The economy is more than twice the size of Ireland, Greece and Portugal combined, and is seen as too large for the euro zone to let it fail.

Spanish government borrowing costs have fallen from 14-year highs reached last year but with economic fears resurfacing the risk premium over German bonds has started to rise again.

"f the government consistently runs large deficits in the midst of a very deep recession, or possibly both, then it's likely yields will rise," said Ben May of Capital Economics.

"There is a risk that eventually Spain will need to seek a bailout to borrow at reasonable rates of interest."

Rajoy's 2012 budget will include at least 35 billon euros of savings through tax hikes, wage reductions and public service cutbacks, in a bid to chop the deficit to the EU's 3% limit next year. The 2013 budget will be just as austere.


As in other European economies, domestic demand was one of the cornerstones of growth in the boom years but consumers are no longer seen as the economy's potential saviours.
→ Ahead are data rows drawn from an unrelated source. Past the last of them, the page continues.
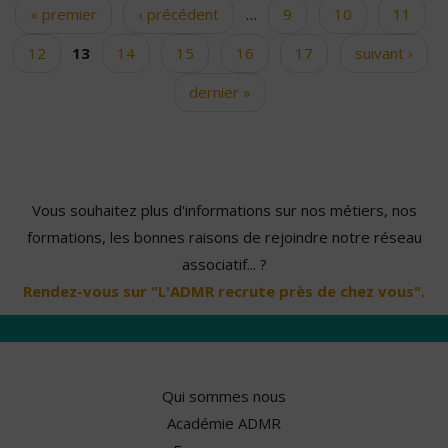
« premier
‹ précédent
…
9
10
11
Pages
12
13
14
15
16
17
suivant ›
dernier »
Vous souhaitez plus d'informations sur nos métiers, nos
formations, les bonnes raisons de rejoindre notre réseau
associatif... ?
Rendez-vous sur "L'ADMR recrute près de chez vous".
Qui sommes nous
Académie ADMR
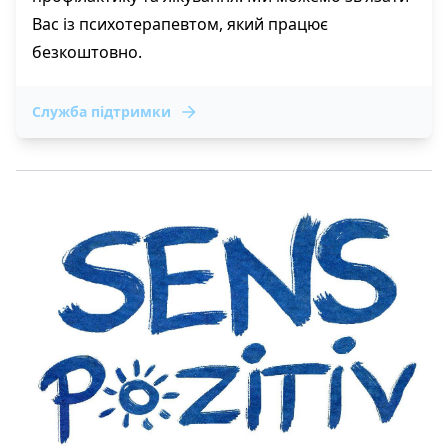
Вас із психотерапевтом, який працює
безкоштовно.
Служба підтримки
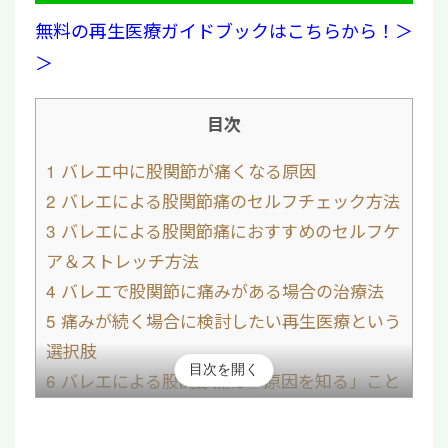
無料の再生医療ガイドブックはこちらから！＞
＞
目次
1
バレエ中に股関節が痛くなる原因
2
バレエによる股関節痛のセルフチェック方法
3
バレエによる股関節痛におすすめのセルフケ
ア＆ストレッチ方法
4
バレエで股関節に痛みがある場合の治療法
5
痛みが続く場合に検討したい再生医療という
選択肢
目次を開く
6
バレエによる股関節痛は「原因を知る」こと
が痛み改善の第一歩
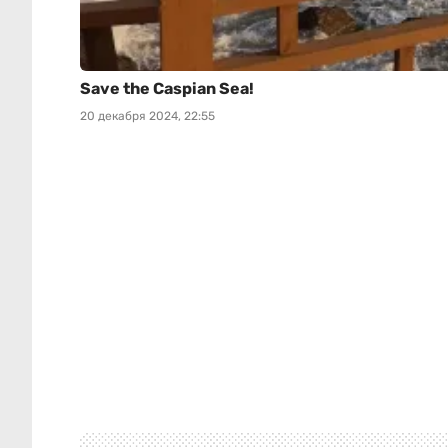
Save the Caspian Sea!
20 декабря 2024, 22:55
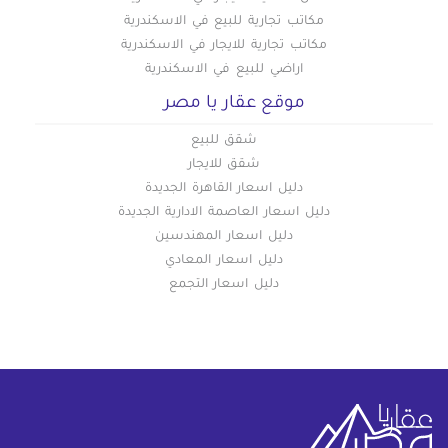
مكاتب تجارية للبيع في الاسكندرية
مكاتب تجارية للايجار في الاسكندرية
اراضي للبيع في الاسكندرية
موقع عقار يا مصر
شقق للبيع
شقق للايجار
دليل اسعار القاهرة الجديدة
دليل اسعار العاصمة الادارية الجديدة
دليل اسعار المهندسين
دليل اسعار المعادي
دليل اسعار التجمع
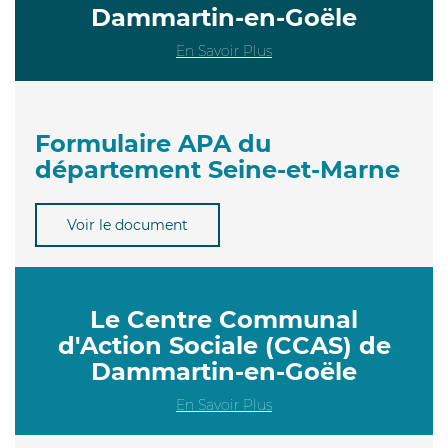
Dammartin-en-Goële
En Savoir Plus
Formulaire APA du
département Seine-et-Marne
Voir le document
Le Centre Communal
d'Action Sociale (CCAS) de
Dammartin-en-Goële
En Savoir Plus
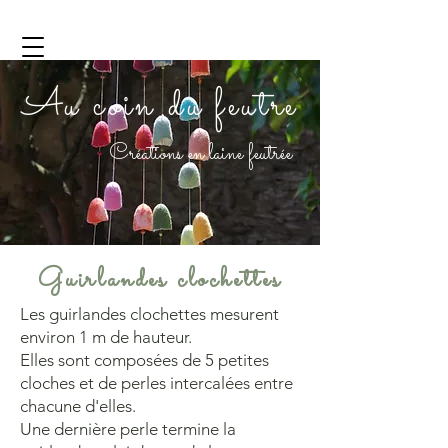
Au coin du feutre
Créations en laine feutrée
Guirlandes clochettes
Les guirlandes clochettes mesurent
environ 1 m de hauteur.
Elles sont composées de 5 petites
cloches et de perles intercalées entre
chacune d'elles.
Une dernière perle termine la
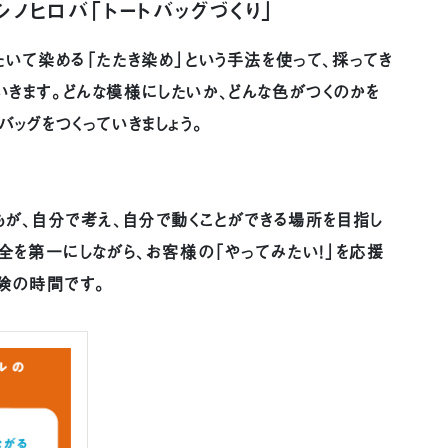
シノヒロバ「トートバッグづくり」
たいて染める「たたき染め」という手法を使って、採ってき
きます。どんな模様にしたいか、どんな色がつくのかを
バッグをつくっていきましょう。
もが、自分で考え、自分で動くことができる場所を目指し
安全を第一にしながら、お客様の「やってみたい！」を応援
冒険の時間です。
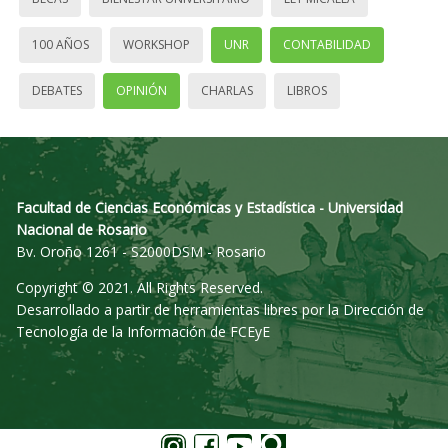
100 AÑOS
WORKSHOP
UNR
CONTABILIDAD
DEBATES
OPINIÓN
CHARLAS
LIBROS
Facultad de Ciencias Económicas y Estadística - Universidad
Nacional de Rosario
Bv. Oroño 1261 - S2000DSM - Rosario
Copyright © 2021. All Rights Reserved.
Desarrollado a partir de herramientas libres por la Dirección de
Tecnología de la Información de FCEyE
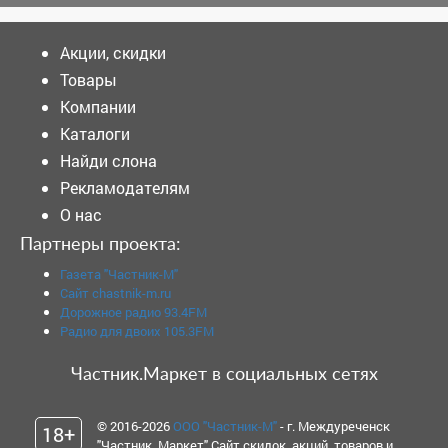
Акции, скидки
Товары
Компании
Каталоги
Найди слона
Рекламодателям
О нас
Партнеры проекта:
Газета "Частник-М"
Сайт chastnik-m.ru
Дорожное радио 93.4FM
Радио для двоих 105.3FM
Частник.Маркет в социальных сетях
© 2016-2026
ООО "Частник-М"
- г. Междуреченск
18+
"Частник. Маркет" Сайт скидок, акций, товаров и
Housing prices fell 11.2% in Q4 0f 2011 and may still have another 30% to go. The construction sector has haemorrhaged jobs, putting millions of low-skilled builders out of work.

Unemployment is more than double the EU average, almost half of young people cannot find a job and poverty levels are rising faster than anywhere else in Europe.
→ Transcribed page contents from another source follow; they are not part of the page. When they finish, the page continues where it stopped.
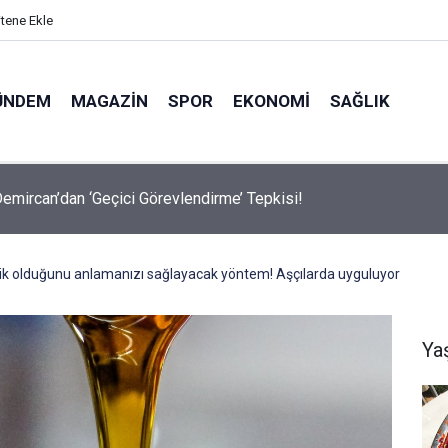
itene Ekle
ÜNDEM
MAGAZIN
SPOR
EKONOMI
SAĞLIK
avalarda Ödem Şikayetini Hafife Almayın!
ik olduğunu anlamanızı sağlayacak yöntem! Aşçılarda uyguluyor
Ya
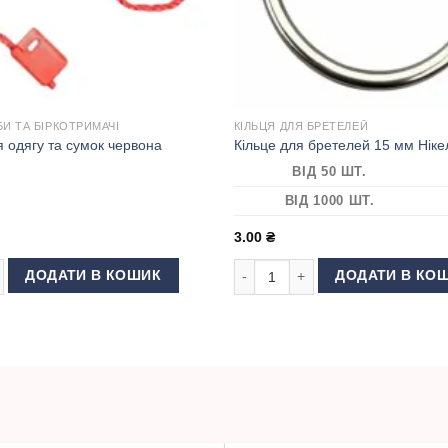
И ТА БІРКОТРИМАЧІ
КІЛЬЦЯ ДЛЯ БРЕТЕЛЕЙ
 одягу та сумок червона
Кільце для бретелей 15 мм Ніке
ВІД 50 ШТ.
ВІД 1000 ШТ.
3.00
₴
одягу та сумок червона кількість
Кільце для бретелей 15 мм Нікел
ДОДАТИ В КОШИК
ДОДАТИ В КО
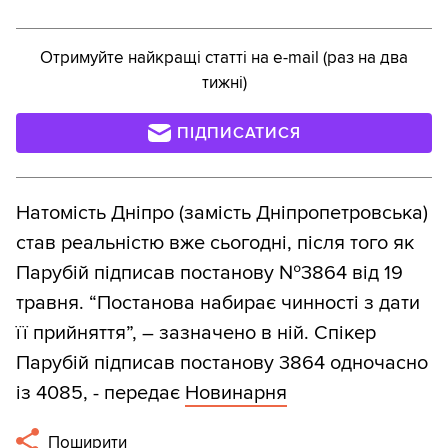
Отримуйте найкращі статті на e-mail (раз на два
тижні)
ПІДПИСАТИСЯ
Натомість Дніпро (замість Дніпропетровська)
став реальністю вже сьогодні, після того як
Парубій підписав постанову №3864 від 19
травня. “Постанова набирає чинності з дати
її прийняття”, – зазначено в ній. Спікер
Парубій підписав постанову 3864 одночасно
із 4085, - передає
Новинарня
Поширити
Some economists fear the outlook for the Spanish economy is worryingly similar to Japan's situation in the nineties.

A fiscal austerity drive in 1997 while the private sector was deleveraging at near zero interest rates prompted five quarters of contraction and the Japanese budget deficit ballooned.

"The recession will last much longer if the government continues to insist on fiscal consolidation when the Spanish private sector is deleveraging at the same time," Tokyo-based economist at the Nomura Research Institute Richard Koo said.

"The government should recognise that Spain is suffering from a very rare disease called balance sheet recession that happens only after the bursting of a nation-wide asset prices bubble financed with debt."

Interest rates in the euro zone are at record lows, but during a balance sheet recession, loose monetary policy will not stimulate new lending as it does during a normal economic downturn, Koo said.

"It took Japan 10 years to climb out of this policy mistake. I hate to see Spain going down the same route," he said.